Abstract 20398: Residual and/or Progression of Tricuspid Regurgitation; An Important Determinant of Long-Term Outcome Post-Aortic Valve Replacement for Severe Aortic Valve Stenosis
Introduction: Although residual tricuspid regurgitation (TR) is known to be associated with poor outcome post-mitral valve surgery, impact of residual TR on outcome post-aortic valve surgery is poorly understood. The aim of this study was to investigate the change of TR and the impact of preoperative TR on the late outcome after the isolated AVR for aortic valve stenosis (AS).

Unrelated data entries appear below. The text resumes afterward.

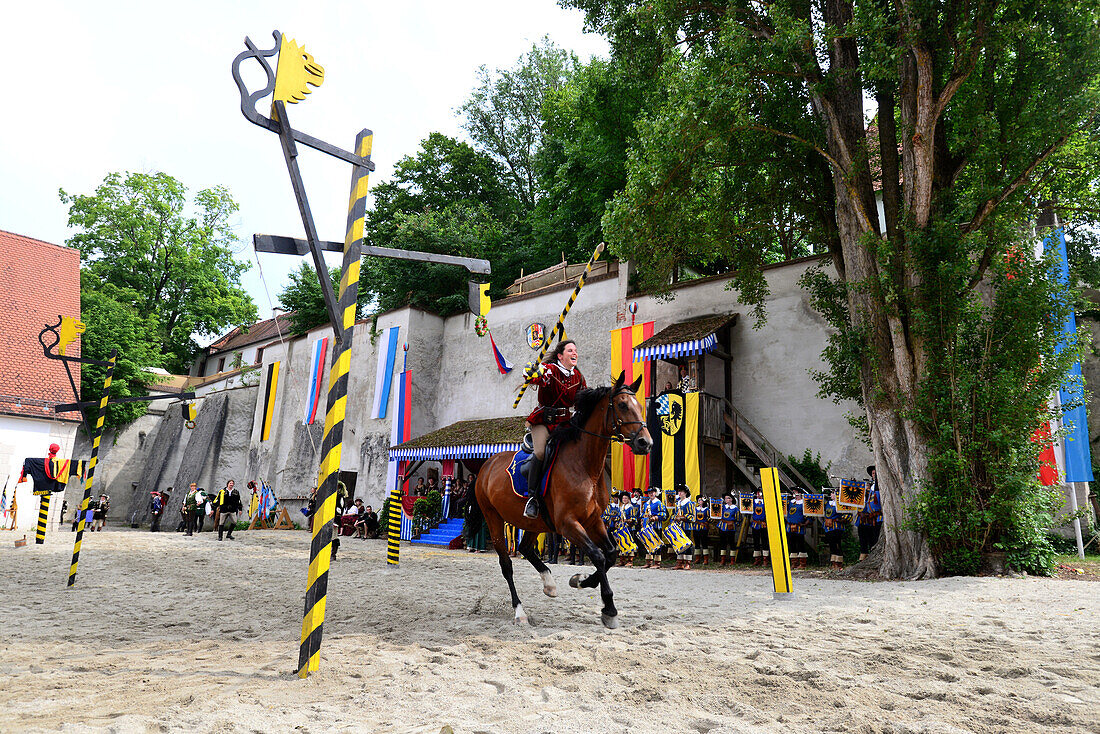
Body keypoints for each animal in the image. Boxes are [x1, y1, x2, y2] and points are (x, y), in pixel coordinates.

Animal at [473, 376, 651, 629]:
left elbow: (610, 553)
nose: (646, 443)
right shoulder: (568, 524)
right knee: (506, 565)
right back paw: (519, 611)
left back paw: (549, 584)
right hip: (494, 519)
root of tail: (486, 465)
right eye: (623, 405)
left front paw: (581, 581)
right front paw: (609, 608)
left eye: (640, 406)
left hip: (533, 522)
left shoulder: (593, 520)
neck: (585, 465)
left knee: (525, 548)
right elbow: (597, 555)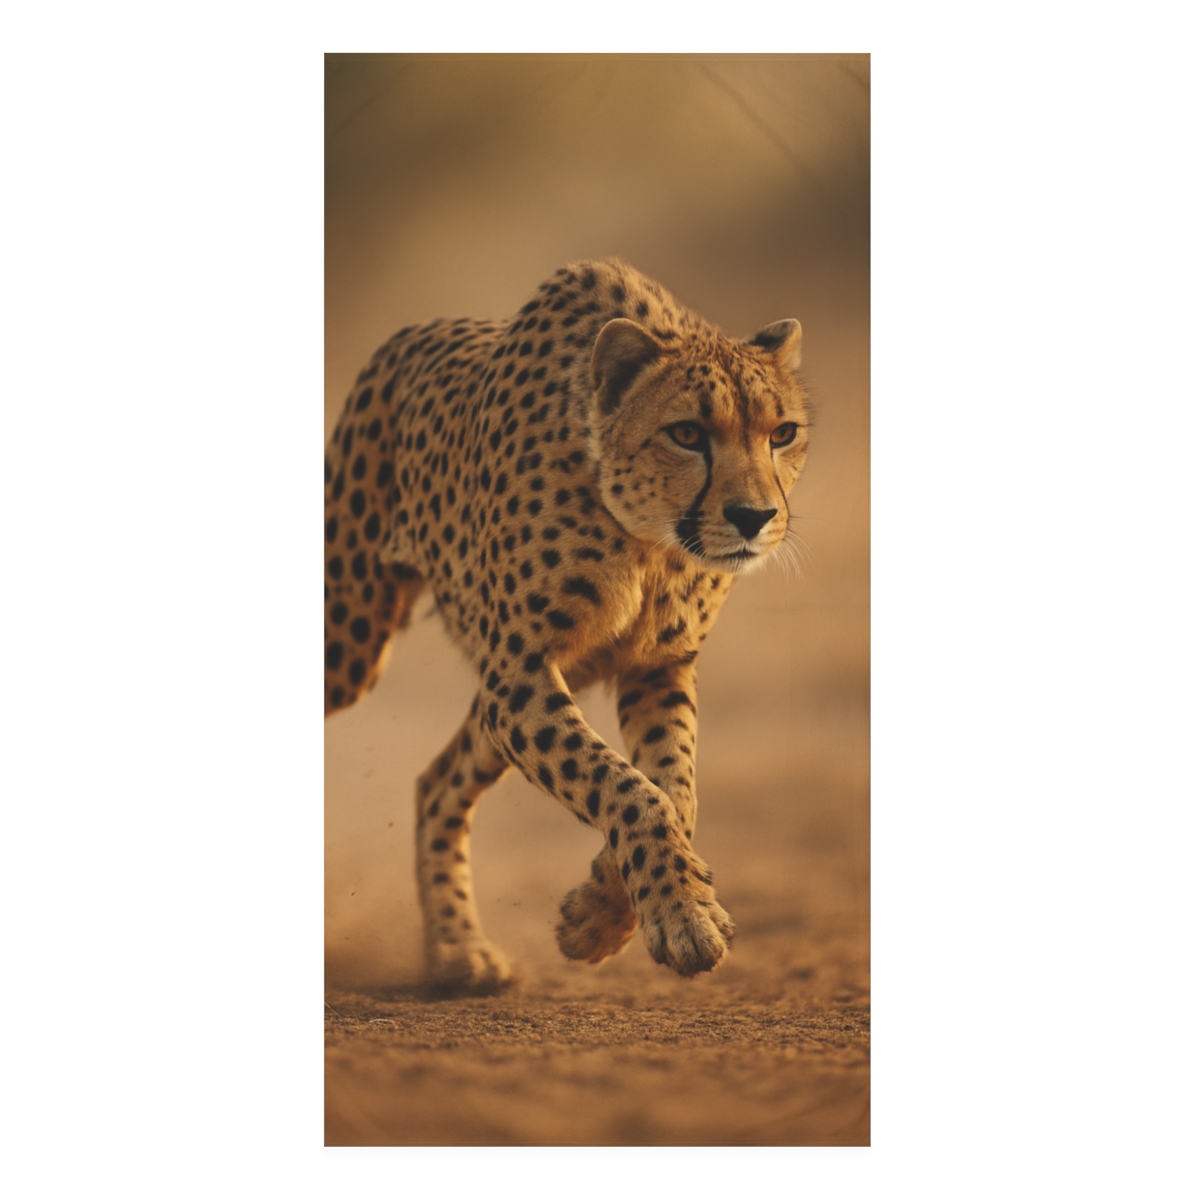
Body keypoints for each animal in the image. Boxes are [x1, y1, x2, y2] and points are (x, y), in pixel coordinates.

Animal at [324, 258, 809, 994]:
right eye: (688, 433)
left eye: (782, 433)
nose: (755, 518)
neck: (644, 536)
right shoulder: (521, 676)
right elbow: (631, 790)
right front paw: (678, 916)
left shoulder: (651, 667)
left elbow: (674, 789)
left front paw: (601, 916)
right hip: (350, 641)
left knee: (436, 781)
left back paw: (460, 954)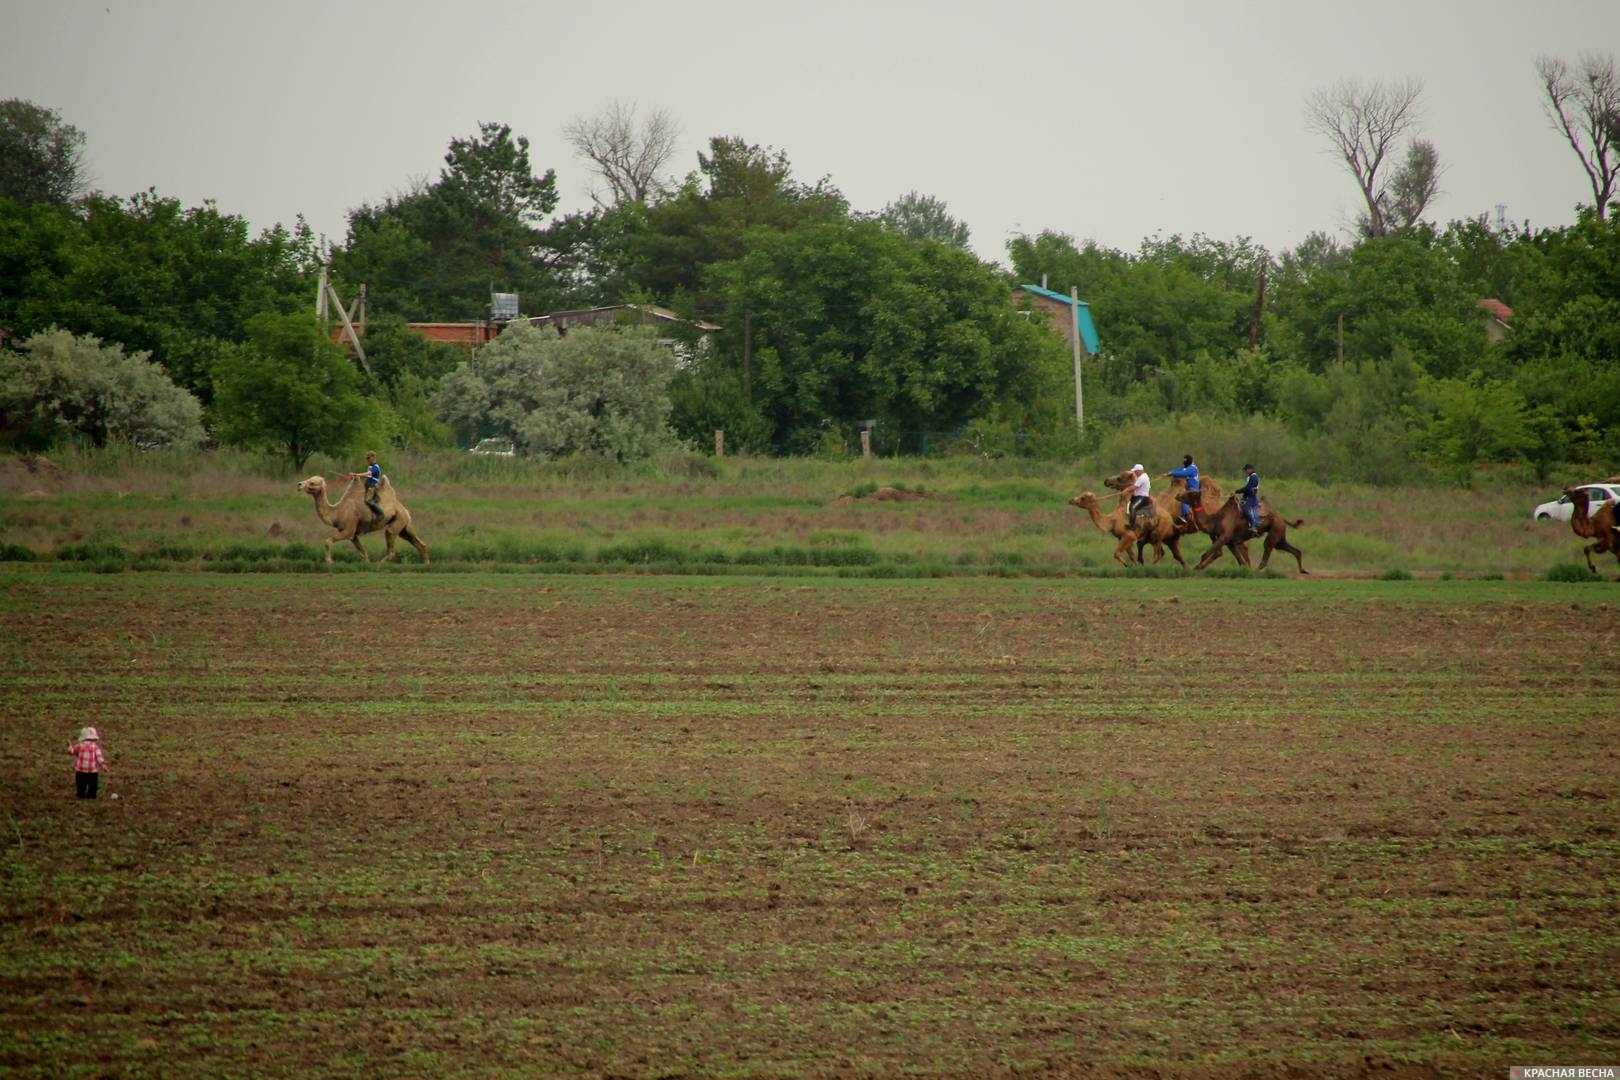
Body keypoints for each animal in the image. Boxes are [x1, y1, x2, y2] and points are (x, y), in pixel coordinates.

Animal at [294, 476, 427, 566]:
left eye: (312, 482)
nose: (299, 484)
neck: (337, 512)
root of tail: (404, 509)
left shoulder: (348, 530)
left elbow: (327, 541)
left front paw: (329, 562)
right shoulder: (353, 535)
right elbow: (363, 552)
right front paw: (367, 564)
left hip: (397, 522)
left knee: (391, 545)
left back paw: (379, 564)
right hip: (404, 526)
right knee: (419, 543)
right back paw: (426, 563)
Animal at [1062, 495, 1192, 569]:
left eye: (1083, 498)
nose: (1071, 500)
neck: (1111, 521)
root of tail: (1170, 518)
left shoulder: (1128, 535)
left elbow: (1116, 553)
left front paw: (1127, 565)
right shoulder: (1122, 538)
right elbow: (1131, 555)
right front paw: (1134, 567)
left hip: (1158, 532)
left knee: (1158, 553)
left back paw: (1150, 567)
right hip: (1160, 536)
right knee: (1172, 552)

Methods: We reviewed an institutional series of 246 patients who underwent isolated aortic valve replacement (AVR) for severe AS between 2002 and 2013. By excluding 68 patients preoperatively having moderate or more mitral regurgitation (MR), 178 patients were enrolled in this study. The cohort was assigned into the 2 groups according to preoperative TR grade; TR group (mild or more, n=47) and non-TR group (trace or absent TR, n=131). The cohort was echocardiographically followed-up for 3.5±2.5 years postoperatively.

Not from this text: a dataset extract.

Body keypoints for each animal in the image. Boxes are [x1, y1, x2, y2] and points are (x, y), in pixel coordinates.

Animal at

Results: There was no significant difference in the early outcomes, including 30-day mortality between the 2 groups. Survival post-AVR was not significantly different between the 2 groups, while freedom from heart failure was significantly lower in the TR group compared to the non-TR group, as analyzed by Kaplan-Meier method and log rank test (P=0.02). Survival and freedom from heart failure at 8 years were 81.3% and 64.8% in the TR group, respectively, while those in the non-TR group were 88.3% (p=0.27) and 66.1% (p=0.02), respectively. At the latest follow-up, 11 patients (28%) of the TR group and 7 patients (7%) of the non-TR group displayed moderate or more TR. The 18 patients having moderate or more TR at the latest follow up showed a higher rate of heart failure events than the remaining patients. Multivariate analysis by Cox proportional hazard model showed that preoperative pulmonary artery hypertension was a single independent predictor of development of moderate or greater TR in the late phase (odds ratio; 1.2, 95% confidence interval; 1.0-1.3, P <0.01).

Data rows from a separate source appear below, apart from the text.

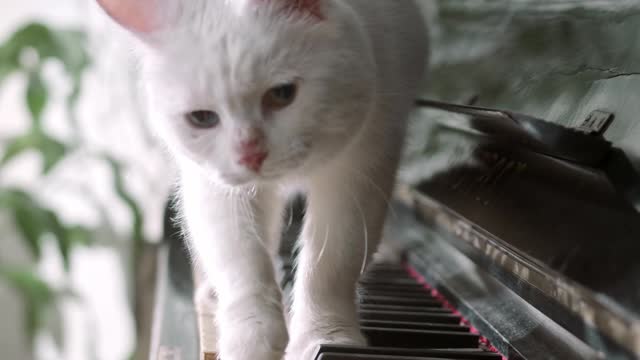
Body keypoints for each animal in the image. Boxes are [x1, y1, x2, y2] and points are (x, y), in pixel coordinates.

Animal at [97, 1, 428, 358]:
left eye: (282, 94)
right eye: (201, 118)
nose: (250, 155)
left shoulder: (362, 164)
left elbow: (332, 266)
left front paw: (325, 336)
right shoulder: (216, 188)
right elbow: (242, 264)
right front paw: (251, 339)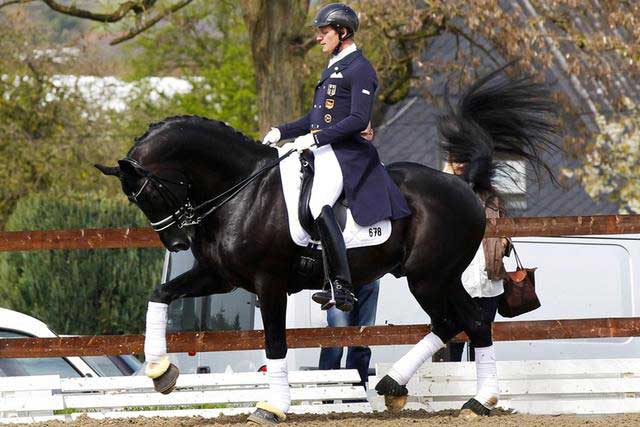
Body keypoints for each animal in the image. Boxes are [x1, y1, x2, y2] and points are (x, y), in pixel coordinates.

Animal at [97, 67, 556, 424]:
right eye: (136, 200)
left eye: (149, 194)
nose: (176, 241)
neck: (243, 190)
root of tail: (463, 186)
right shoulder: (220, 277)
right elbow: (160, 294)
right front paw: (161, 372)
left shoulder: (269, 282)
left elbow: (275, 342)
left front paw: (272, 407)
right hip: (437, 277)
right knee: (460, 322)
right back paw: (415, 389)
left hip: (429, 277)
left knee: (467, 321)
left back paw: (472, 399)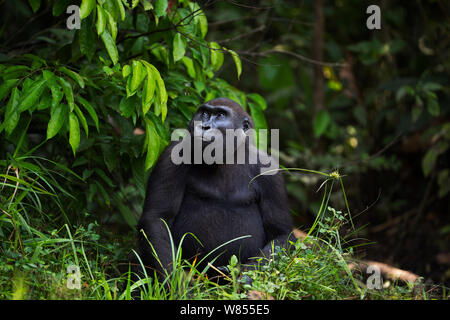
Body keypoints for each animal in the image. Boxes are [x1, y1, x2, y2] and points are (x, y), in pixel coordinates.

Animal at [131, 97, 296, 280]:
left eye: (220, 115)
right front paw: (176, 283)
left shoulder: (270, 170)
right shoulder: (171, 156)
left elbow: (281, 234)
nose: (204, 126)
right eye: (204, 113)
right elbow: (157, 218)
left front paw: (243, 280)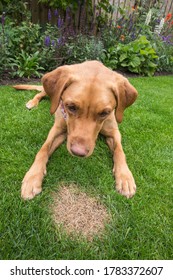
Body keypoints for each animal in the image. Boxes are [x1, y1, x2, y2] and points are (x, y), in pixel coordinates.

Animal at [13, 60, 138, 199]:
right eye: (71, 107)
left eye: (105, 113)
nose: (78, 152)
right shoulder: (57, 129)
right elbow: (43, 149)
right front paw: (32, 177)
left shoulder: (114, 132)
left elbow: (119, 151)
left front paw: (125, 177)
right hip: (47, 91)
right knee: (40, 93)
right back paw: (32, 102)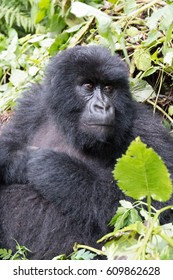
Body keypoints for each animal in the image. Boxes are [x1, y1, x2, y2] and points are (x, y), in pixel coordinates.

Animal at [0, 44, 173, 260]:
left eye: (109, 89)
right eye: (88, 86)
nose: (103, 106)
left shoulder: (143, 127)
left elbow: (156, 203)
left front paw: (52, 168)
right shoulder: (32, 107)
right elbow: (6, 143)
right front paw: (24, 160)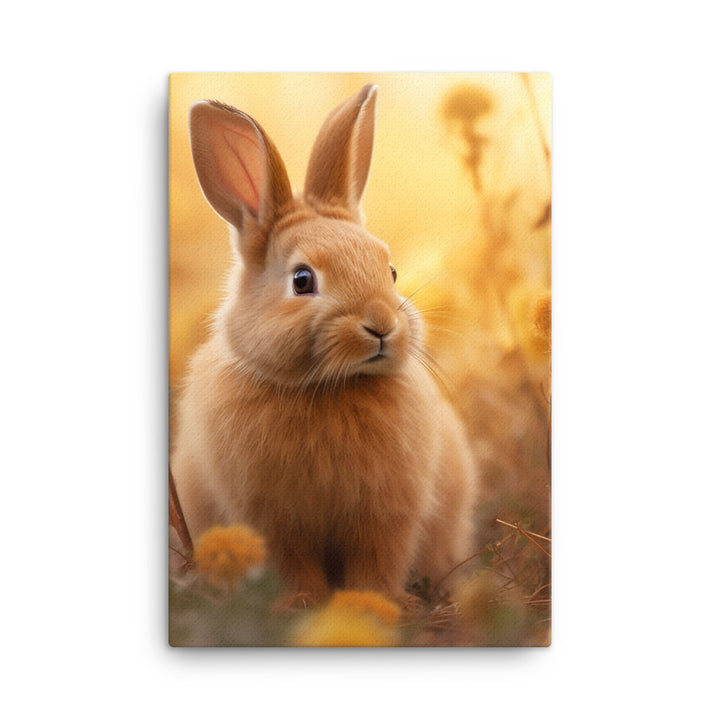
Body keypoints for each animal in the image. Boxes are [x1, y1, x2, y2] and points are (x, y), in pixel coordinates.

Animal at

Conclusions: Progression of TR was associated with poor clinical outcome post-AVR. Presence of preoperative pulmonary artery hypertension was an independent predictive factor of development of TR post-AVR, suggesting a rationale of concomitant tricuspid surgery for this population.
Author Disclosures: S. Yajima: None. K. Toda: None. S. Fukushima: None. T. Nakamura: None. S. Miyagawa: None. Y. Yoshikawa: None. S. Saito: None. K. Domae: None. T. Ueno: None. T. Kuratani: None. Y. Sawa: None.
- © 2016 by American Heart Association, Inc.